* What this task involves
Please restate the records below word for word, leaving out every picture.

[Itemized modification records]
----------------------------------------

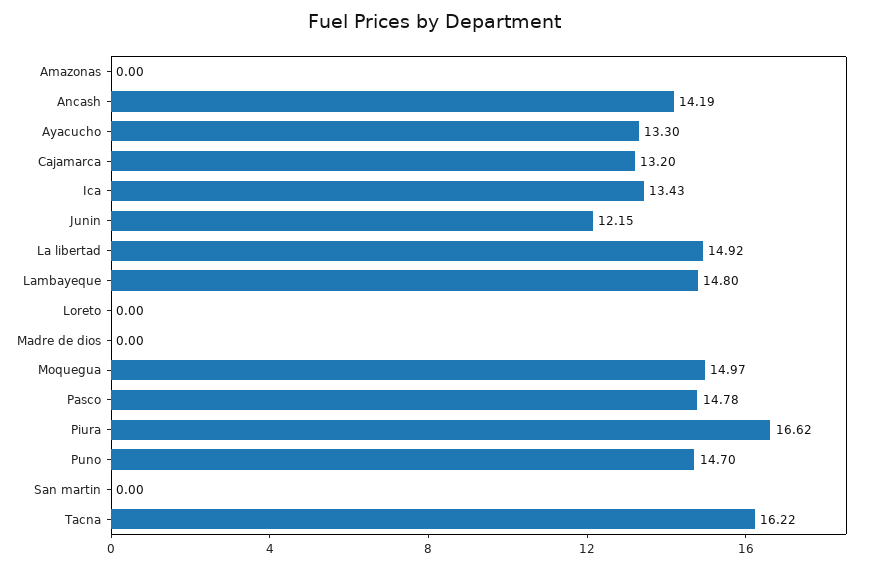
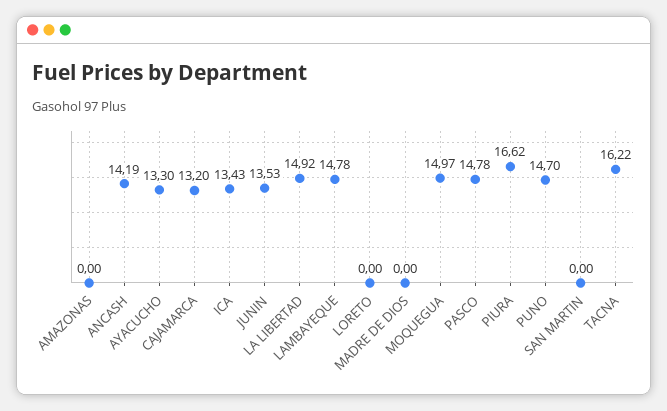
Junin: 12.15 -> 13.53
Lambayeque: 14.8 -> 14.78

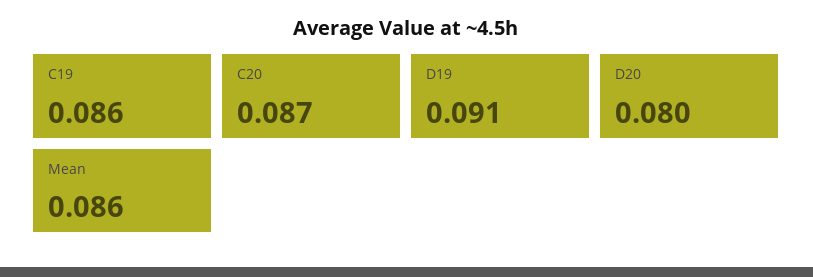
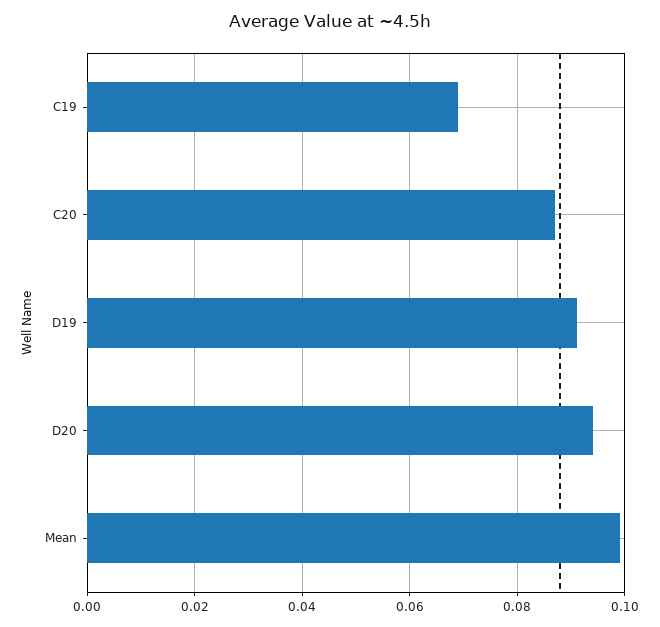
C19: 0.086 -> 0.07
D20: 0.08 -> 0.095
Mean: 0.086 -> 0.1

----------------------------------------

* Task solution
Junin: 12.15 -> 13.53
Lambayeque: 14.8 -> 14.78

C19: 0.086 -> 0.07
D20: 0.08 -> 0.095
Mean: 0.086 -> 0.1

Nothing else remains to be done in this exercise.